Francuz dodaje uznanie do swojego istniejącego rekordu godzinowego dla swojej grupy wiekowej
Do tego roku najlepszym wynikiem Roberta Marchanda było siódme miejsce w jeździe na czas Grand Prix des Nations w wieku 35 lat. dalej, aby rozbić rekord godzin.
Jeszcze lata praktyki opłaciły się, gdy 71 lat później wyznaczył nowy czas jeżdżąc na rowerze w grupie wiekowej powyżej 105 lat.
Na oczach wiwatującego tłumu i kamer telewizyjnych w styczniu przebył 22.547 kilometrów w Vélodrome National de Saint-Quentin-en-Yvelines we Francji.
Ponieważ UCI wcześniej stworzyło kategorię „masterów powyżej 100 roku życia” specjalnie dla kolarza, jego ostatnie osiągnięcie sprawiło, że po raz drugi wszedł do księgi rekordów jako najstarszy kolarz wyczynowy na świecie.
Urodzony w 1911 roku, jako niemowlę Marchand przeżył I wojnę światową, której linia frontu przebiegała obok jego domu w Amiens.
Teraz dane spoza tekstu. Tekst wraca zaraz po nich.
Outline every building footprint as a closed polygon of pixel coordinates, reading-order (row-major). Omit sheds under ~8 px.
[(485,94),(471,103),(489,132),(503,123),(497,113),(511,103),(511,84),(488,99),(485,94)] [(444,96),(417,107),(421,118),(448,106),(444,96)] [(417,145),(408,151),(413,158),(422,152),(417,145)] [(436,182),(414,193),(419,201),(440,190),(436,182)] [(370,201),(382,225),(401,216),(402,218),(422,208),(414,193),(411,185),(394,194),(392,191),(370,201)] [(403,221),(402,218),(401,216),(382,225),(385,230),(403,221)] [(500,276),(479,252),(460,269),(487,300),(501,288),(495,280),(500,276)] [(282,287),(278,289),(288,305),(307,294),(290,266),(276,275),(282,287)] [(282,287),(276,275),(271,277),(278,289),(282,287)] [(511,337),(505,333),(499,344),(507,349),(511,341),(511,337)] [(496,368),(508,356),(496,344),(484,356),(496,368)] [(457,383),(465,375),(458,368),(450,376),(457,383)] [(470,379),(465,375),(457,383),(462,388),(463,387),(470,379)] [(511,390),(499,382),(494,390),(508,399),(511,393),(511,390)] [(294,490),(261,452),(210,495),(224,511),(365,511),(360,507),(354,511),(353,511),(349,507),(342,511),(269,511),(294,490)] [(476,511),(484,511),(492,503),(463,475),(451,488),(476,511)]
Lata 30. spędził w Paryżu, pracując jako strażak.
Dożywotni komunista i członek Związku Zawodowego CGT, brał udział w strajkach w 1936 roku, zanim dostał się do niewoli podczas II wojny światowej.
W następnych latach podróżował po świecie, znajdując pracę jako plantator w Wenezueli i drwal w Kanadzie, zanim w końcu wrócił do Francji.
Pomimo swojego wieku jeździec wciąż widzi możliwości poprawy swoich wyników.
„Nie widziałem znaku ostrzegającego mnie, że zostało mi 10 minut”, skomentował po swojej jeździe.
'W przeciwnym razie poszłabym szybciej. Wysłałbym lepszy czas. Teraz czekam na rywala”.